Ich schrieb ihm von meinem Vorhaben und bat ihn darum. Seine Zusage vom 26. September 1985 befindet sich noch heute als wohlgehüteter Schatz in meinen Unterlagen und beginnt: „[…] ich trau’ mich nicht zu sagen ‚Ich bin glücklich‘, aber ich freue mich s e h r, dass die Chance besteht, Piero Rismondo zu Buch zu bringen […]“ Und endet: „Hoffentlich haben Sie Erfolg mit Ihren dankenswerten Bemühungen. Wenn ja, will ich – es wird mir eine Ehre sein – gern das Vorwort schreiben, das Sie mir vorschlagen […]“
In seinem Buch Nach wie vor Wörter hielt Weigel in der Einleitung einen scherzhaften Ausspruch fest: „Die Autorin-Komponistin-Sängerin-Pianistin [und Freundin des Ehepaares Elfriede Ott/Hans Weigel] Lore Krainer hat in einer Conférence neulich gesagt: ,Jetzt hab ich mir wieder ein schönes Buch gekauft, ein schweres Buch, aber schön: die Bibel.
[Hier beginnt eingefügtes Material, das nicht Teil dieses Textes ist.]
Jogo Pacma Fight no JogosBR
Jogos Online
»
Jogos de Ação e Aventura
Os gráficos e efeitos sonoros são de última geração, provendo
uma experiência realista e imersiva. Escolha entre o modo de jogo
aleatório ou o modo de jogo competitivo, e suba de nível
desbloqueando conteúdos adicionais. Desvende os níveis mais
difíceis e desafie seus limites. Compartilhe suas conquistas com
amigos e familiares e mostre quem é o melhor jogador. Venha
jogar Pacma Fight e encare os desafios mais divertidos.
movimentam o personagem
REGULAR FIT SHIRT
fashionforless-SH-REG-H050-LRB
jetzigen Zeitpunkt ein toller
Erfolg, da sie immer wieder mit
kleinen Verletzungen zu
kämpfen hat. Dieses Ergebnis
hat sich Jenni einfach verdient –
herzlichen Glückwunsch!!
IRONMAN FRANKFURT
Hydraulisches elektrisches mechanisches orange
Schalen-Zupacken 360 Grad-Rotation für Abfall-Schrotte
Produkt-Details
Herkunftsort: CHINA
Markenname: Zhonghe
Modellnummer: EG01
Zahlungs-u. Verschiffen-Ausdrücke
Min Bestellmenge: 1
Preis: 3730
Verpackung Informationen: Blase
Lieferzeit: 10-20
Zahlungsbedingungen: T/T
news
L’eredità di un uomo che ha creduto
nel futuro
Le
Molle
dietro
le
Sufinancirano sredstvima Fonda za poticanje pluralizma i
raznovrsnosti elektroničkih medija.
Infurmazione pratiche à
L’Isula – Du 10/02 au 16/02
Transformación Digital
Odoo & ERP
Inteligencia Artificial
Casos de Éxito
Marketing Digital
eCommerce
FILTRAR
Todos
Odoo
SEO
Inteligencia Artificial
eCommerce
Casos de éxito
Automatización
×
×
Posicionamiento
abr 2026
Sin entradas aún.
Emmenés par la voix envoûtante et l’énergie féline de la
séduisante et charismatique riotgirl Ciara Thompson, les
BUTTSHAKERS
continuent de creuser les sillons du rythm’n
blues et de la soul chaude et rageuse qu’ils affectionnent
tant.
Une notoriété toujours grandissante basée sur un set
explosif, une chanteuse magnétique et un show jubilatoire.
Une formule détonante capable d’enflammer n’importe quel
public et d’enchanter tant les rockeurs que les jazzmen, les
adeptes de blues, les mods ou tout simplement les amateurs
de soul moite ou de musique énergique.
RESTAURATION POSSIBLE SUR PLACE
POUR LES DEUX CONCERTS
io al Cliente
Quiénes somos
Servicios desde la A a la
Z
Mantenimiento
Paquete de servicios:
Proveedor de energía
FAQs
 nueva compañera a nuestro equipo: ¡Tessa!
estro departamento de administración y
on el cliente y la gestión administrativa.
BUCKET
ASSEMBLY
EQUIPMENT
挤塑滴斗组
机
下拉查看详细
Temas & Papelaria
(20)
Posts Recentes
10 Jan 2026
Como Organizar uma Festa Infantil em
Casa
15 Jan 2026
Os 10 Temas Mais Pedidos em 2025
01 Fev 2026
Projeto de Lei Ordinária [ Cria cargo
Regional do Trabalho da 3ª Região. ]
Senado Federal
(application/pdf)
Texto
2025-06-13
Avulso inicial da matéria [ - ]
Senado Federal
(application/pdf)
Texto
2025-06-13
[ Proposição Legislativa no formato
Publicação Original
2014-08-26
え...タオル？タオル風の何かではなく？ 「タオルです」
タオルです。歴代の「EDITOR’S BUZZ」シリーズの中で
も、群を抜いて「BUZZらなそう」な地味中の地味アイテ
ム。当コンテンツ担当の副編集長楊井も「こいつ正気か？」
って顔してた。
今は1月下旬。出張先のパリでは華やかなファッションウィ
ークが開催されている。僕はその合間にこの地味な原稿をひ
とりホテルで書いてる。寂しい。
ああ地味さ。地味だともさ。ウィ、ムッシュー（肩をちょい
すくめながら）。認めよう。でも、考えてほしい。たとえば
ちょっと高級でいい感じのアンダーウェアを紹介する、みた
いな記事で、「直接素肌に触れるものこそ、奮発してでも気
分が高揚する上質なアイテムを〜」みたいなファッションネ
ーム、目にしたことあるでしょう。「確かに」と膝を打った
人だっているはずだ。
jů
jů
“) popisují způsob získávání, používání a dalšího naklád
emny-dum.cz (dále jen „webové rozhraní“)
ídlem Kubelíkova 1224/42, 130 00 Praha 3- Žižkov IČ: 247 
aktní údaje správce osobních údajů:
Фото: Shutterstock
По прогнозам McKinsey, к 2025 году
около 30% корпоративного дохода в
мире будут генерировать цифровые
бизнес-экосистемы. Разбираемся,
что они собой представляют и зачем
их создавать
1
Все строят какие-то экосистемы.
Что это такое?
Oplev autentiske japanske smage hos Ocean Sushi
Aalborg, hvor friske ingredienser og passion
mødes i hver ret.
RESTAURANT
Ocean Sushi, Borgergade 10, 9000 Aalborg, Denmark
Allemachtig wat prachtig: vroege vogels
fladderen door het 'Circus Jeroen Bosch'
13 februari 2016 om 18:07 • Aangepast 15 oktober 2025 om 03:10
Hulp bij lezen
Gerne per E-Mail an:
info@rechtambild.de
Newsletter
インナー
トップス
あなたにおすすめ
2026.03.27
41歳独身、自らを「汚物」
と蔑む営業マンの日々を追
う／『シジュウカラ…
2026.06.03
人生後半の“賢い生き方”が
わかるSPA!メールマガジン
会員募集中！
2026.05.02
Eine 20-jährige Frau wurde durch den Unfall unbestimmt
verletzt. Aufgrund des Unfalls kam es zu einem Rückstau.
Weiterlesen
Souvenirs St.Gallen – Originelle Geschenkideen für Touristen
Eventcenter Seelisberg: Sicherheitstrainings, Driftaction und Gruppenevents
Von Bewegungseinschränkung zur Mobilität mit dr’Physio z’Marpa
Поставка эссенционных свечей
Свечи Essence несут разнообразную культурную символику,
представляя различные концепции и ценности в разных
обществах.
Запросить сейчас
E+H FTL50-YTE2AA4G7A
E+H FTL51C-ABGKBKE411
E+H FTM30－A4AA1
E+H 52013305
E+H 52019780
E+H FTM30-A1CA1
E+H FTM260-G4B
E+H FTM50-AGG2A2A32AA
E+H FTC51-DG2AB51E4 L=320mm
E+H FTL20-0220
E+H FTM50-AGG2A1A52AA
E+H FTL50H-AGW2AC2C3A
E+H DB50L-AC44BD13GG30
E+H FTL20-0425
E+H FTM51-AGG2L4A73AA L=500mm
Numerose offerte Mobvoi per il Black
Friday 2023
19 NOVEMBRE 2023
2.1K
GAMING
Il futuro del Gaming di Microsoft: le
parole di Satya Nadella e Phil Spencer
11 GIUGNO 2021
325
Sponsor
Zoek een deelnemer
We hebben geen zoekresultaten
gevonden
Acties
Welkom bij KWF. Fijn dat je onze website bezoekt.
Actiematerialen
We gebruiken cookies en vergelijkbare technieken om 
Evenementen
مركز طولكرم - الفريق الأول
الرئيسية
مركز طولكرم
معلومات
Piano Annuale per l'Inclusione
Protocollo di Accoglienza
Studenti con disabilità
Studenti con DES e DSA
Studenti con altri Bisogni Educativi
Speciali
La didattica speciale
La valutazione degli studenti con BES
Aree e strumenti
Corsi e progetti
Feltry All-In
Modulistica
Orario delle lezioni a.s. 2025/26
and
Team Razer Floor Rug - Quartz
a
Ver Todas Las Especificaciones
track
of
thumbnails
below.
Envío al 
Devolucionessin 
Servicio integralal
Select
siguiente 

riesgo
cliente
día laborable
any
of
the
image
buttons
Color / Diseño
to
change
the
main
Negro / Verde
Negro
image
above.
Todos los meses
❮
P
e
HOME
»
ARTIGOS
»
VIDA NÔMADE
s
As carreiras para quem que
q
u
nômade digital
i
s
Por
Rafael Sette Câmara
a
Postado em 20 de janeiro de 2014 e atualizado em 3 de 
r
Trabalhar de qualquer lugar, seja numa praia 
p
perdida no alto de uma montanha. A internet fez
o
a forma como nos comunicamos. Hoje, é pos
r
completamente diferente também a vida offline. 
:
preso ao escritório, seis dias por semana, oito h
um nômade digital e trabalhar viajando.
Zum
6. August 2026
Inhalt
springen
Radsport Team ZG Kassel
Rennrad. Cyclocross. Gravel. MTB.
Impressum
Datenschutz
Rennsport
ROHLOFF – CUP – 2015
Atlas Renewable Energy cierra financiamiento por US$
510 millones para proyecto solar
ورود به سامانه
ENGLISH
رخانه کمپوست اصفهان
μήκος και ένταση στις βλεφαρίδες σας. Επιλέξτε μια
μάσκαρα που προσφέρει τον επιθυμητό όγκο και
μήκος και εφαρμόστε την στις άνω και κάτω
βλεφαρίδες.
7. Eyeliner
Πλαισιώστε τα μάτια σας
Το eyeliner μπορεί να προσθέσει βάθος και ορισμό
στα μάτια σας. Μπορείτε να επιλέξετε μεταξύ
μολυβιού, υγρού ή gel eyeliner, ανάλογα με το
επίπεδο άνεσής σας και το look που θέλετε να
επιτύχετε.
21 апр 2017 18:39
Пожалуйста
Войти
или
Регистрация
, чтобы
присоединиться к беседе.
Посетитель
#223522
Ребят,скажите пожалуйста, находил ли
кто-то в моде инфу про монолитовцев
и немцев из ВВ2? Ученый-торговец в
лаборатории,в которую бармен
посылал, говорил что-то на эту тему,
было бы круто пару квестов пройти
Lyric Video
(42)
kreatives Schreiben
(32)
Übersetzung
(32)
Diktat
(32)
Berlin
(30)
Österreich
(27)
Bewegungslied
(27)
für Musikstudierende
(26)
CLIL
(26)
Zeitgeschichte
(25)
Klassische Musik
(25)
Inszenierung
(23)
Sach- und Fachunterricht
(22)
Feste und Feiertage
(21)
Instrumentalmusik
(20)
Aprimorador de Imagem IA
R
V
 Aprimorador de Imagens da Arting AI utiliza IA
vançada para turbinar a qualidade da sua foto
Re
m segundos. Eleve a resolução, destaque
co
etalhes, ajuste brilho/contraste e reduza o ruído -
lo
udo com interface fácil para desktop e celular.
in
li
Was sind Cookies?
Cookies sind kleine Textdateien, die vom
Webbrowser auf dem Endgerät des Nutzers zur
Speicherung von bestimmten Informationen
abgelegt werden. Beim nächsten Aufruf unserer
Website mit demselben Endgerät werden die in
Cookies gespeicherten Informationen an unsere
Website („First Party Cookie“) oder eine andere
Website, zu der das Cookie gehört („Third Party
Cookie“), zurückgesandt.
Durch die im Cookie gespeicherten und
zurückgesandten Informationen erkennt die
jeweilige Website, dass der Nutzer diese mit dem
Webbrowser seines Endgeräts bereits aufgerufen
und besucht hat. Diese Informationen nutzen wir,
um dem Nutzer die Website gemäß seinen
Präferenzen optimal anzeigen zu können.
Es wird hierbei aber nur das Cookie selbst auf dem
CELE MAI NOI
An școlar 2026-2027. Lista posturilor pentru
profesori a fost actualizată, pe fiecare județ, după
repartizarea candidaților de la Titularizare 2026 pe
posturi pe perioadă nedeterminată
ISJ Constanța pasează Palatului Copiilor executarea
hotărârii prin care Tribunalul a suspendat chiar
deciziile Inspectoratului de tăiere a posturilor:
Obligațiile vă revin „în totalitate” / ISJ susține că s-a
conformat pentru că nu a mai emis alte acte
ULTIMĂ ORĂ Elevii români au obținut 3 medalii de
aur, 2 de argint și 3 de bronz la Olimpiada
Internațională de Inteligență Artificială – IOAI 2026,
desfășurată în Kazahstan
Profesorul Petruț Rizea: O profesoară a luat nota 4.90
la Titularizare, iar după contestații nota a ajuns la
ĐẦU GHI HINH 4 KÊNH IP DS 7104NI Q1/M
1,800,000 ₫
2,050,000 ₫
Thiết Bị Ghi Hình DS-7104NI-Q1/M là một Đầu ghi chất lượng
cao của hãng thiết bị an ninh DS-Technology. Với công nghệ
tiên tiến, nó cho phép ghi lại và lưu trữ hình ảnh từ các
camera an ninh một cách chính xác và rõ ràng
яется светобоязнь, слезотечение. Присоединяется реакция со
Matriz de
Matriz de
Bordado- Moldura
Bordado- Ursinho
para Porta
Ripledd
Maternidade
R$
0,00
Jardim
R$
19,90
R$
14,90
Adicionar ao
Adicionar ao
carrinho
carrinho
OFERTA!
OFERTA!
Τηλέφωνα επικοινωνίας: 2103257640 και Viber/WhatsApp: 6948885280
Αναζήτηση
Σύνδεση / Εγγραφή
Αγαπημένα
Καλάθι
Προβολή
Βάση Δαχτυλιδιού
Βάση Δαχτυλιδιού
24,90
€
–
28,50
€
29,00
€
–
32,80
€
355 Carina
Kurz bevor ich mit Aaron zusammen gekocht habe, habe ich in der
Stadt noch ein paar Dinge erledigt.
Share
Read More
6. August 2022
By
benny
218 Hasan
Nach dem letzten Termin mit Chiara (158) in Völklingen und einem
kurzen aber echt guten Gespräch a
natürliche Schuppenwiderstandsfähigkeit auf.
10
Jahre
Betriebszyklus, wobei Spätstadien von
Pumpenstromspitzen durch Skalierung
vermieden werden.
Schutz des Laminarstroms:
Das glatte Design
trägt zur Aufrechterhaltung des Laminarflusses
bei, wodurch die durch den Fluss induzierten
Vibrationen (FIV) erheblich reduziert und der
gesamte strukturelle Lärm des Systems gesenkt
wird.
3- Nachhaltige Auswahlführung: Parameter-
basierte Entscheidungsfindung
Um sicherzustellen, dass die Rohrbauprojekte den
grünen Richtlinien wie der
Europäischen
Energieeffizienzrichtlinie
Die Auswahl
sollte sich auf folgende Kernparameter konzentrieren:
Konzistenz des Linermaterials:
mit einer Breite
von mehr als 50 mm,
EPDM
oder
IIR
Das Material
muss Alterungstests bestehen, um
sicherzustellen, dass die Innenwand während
Sehr schön, trotzdem war ich ein bisserl enttäuscht: Weder am Anfang noch am Schluß ein Vorwort von Hans Weigel!‘“3 Denn dieser war bekannt für seine vielen Vor- und Nachworte. Ironisch bezeichnete er sie als äußeres Zeichen des Älterwerdens, betonte aber: „Angeboten hab’ ich mich, bitte, nie. Immer wurde ich gefragt beziehungsweise [so wie von mir] gebeten.“4
Der Böhlau Verlag hatte für mein Buch 1986 schon eine Förderzusage der Stadt Wien und ich – Monate nach Weigels Vorwort-Zusage – zwei prall gefüllte Ordner mit eingeklebten Kopien von über sechshundert Zeitungsausschnitten sowie die Niederschrift des sechzigseitigen Werkstattgespräches, das ich an mehreren Samstagnachmittagen mit meinem unvergleichlichen Lehrmeister geführt hatte. Ich durfte Hans Weigel die Ordner in die Barmhartstalstraße 55 nach Maria Enzersdorf bringen. Weigel nahm das Manuskript an der Haustüre erfreut entgegen und versprach, sich in Kürze zu melden. Schon nach wenigen Tagen erhielt ich einen Brief von ihm, einen Einzeiler: „[…] anbei mein Vorwort. Hoffentlich ist’s recht. Das Manuskript folgt demnächst. Herzliche Grüße […]“
Das, was Weigel im Vorwort über Rismondo schrieb, trifft auf ihn selbst zu: „Was er gesagt und geschrieben hat, ist von grossem spezifischen Gewicht, vorbildlich, das darf man mit gutem Gewissen sagen.“ Denn er schätzte Piero Rismondo, der 1979 von Bürgermeister Helmut Zilk mit dem Goldenen Ehrenzeichen für Verdienste um das Land Wien ausgezeichnet wurde und 1987 von Unterrichtsministerin Hilde Hawlicek den Österreichischen Staatspreis für literarische Übersetzungen (vor allem von Italo Svevo und Alberto Moravia) erhielt. Die Laudatio dazu hielt – „aus voller Überzeugung“, wie er in seinem Abendbuch vermerkte – Hans Weigel. Denn „Laudator und Vorwortler [waren] mein Altersbrot“5, wie er ebenfalls darin festhielt.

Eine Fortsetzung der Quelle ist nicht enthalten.